L'Istituzione Centro Servizi per Anziani è un organismo di gestione autonomo del Comune dell'Aquila costituito con delibera di Consiglio Comunale n. 10 del 2 febbraio 1995 ai sensi di quanto previsto dalla Legge 142/90, come successivamente modificata dal D.Lgs. 267/2000 (TUEL), con la finalità di promuovere, organizzare e gestire i servizi sociali in favore dei cittadini ultrasessantacinquenni beneficiari.

Foto dell'atrio principale.

Il programma dei servizi e delle attività dell’Istituzione Centro Servizi per Anziani per il triennio 2014/2016, andrà a consolidare e sviluppare un sistema complessivo di servizi, mirato alla realizzazione di un welfare nell’area anziani, con particolare attenzione agli anziani fragili e non autosufficienti.


L’Istituzione CSA vuole infatti rispondere alla complessità dei bisogni di un’utenza in continua crescita con una offerta diversificata di servizi ed interventi domiciliari, intermedi e residenziali, con l’obiettivo di tutelare la salute globale (psico-fisico-sociale) dell’anziano, realizzando una rete di offerta sempre più rispondente a tali bisogni, in grado di assicurare alla persona anziana la permanenza in casa e la necessaria continuità assistenziale.


Tutta l’attività programmata ha quale finalità prioritaria il miglioramento della qualità di vita delle persone anziane, da garantire attraverso la realizzazione di interventi integrati multidimensionali e personalizzati, nonché mediante la promozione di una cultura dei servizi che recuperi l’anziano come soggetto sociale e come risorsa in una società solidale.


Tra gli obiettivi strategici della programmazione per il triennio 2014-2016, è necessario evidenziare le iniziative e le azioni innovative volte a favorire il ruolo attivo delle persone anziane e il rapporto di reciprocità tra generazioni, basato su una solidarietà che sappia valorizzare il potenziale di ciascuna età della vita.

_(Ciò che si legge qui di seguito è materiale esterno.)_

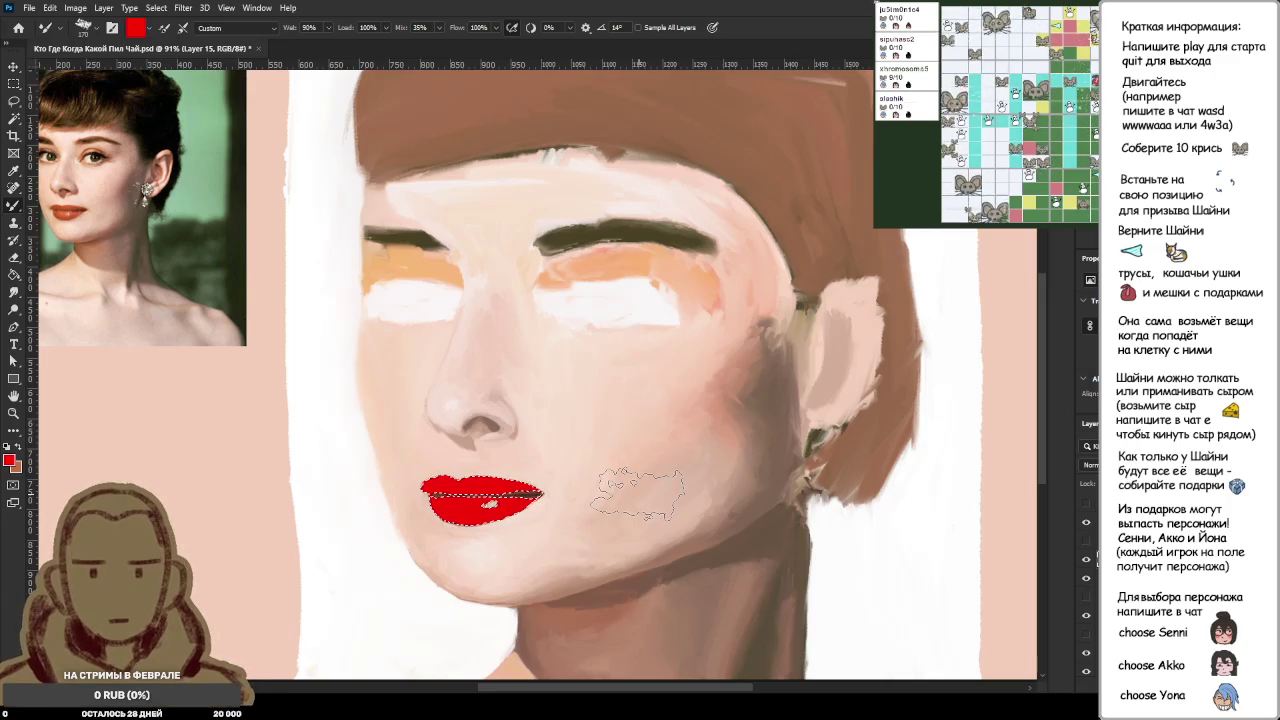
# Step: Set the red lip layer's blend mode to Soft Light and clear the selection
pyautogui.press('Down')
pyautogui.press('Up')
pyautogui.press('ctrl+d')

Rilevante importanza sarà, inoltre, attribuita alla promozione e alla tutela dei diritti di cittadinanza, alla valorizzazione del terzo settore e delle organizzazioni sociali dei pensionati maggiormente rappresentative, alle collaborazioni con l’Università e con le altre Istituzioni pubbliche nella progettazione e nella realizzazione di iniziative.

Il rapporto sinergico con le altre istituzioni pubbliche, ha consentito tra l’altro il recupero delle risorse finanziarie necessarie alla realizzazione della Residenza Sanitaria Assistenziale prevista all’interno del complesso immobiliare ex ONPI, il cui iter burocratico risultava fermo da diversi anni.